On Wednesday night, I attended a dinner with some of his business associates at an upscale steakhouse downtown. Grant held court at the head of the table, describing a major deal he was closing next week with a commercial developer. I knew from his earlier venting sessions that the developer was still months away from making any decisions, but Grant told the story like it was already done.
“Harrison and Associates is expanding,” he announced, his second bourbon loosening his tongue. “We’re looking at bringing on two more full-time associates. Maybe opening a satellite office in Denver.”

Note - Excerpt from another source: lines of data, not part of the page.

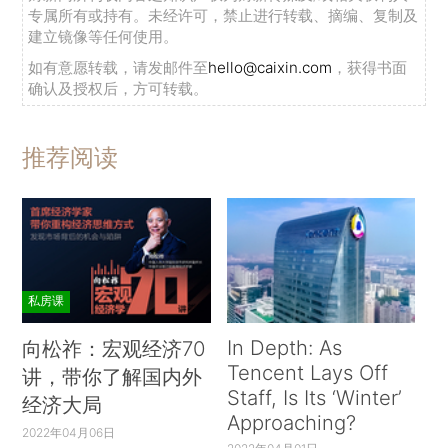
专属所有或持有。未经许可，禁止进行转载、摘编、复制及
建立镜像等任何使用。
如有意愿转载，请发邮件至
hello@caixin.com
，获得书面
确认及授权后，方可转载。
推荐阅读
私房课
In Depth: As
向松祚：宏观经济70
Tencent Lays Off
讲，带你了解国内外
Staff, Is Its ‘Winter’
经济大局
Approaching?
2022年04月06日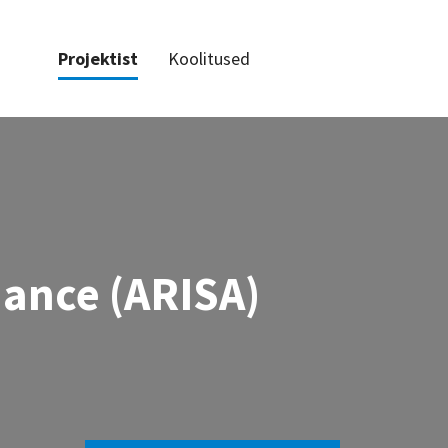
Projektist
Koolitused
liance (ARISA)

His business partner, a quiet man named Tom, glanced at me with barely concealed confusion. I’d heard Tom on speakerphone just last week telling Grant they couldn’t afford new hires until at least three more clients came through. But Grant was performing, and everyone at that table was his audience, including me.
I used to find his confidence attractive. Now I saw it for what it really was. A desperate need to be perceived as successful regardless of the reality beneath.
When I got home that night, I sat in my parked car outside my apartment building for ten minutes, my hands resting on the steering wheel, my mind turning over a question I’d been avoiding. Had I ever really known him? Or had I just loved the version of himself he performed for me?
Saturday morning, my sister Maya called.
“So,” she said, her voice bright with curiosity, “Grant wants a prenup. That’s actually really mature of him. Most guys are too proud to even bring it up.”
I was making coffee in my small kitchen, the morning sunlight streaming through the window. For a moment, I considered keeping it light, giving her the sanitized version. But Maya was the only family member who knew about my real financial situation. I’d told her two years ago when she’d asked to borrow money for a down payment on her first house.
“Yeah, he wants a prenup,” I said carefully. “But Maya, you should see what his lawyer drafted.”
“Why? Is it bad?”
I told her about the clauses, the sixty-percent provision, the alimony waiver, the engagement ring classified as returnable property. With each detail, the silence on her end grew heavier.
“Wait,” Maya finally said, her voice sharp, “he’s treating you like you’re after his money, Paige. You could buy his entire business twice over and still have money left for a villa in Tuscany.”
We both laughed, but it came out bitter and hollow.
“This is insane,” Maya continued. “Does he have any idea who you actually are?”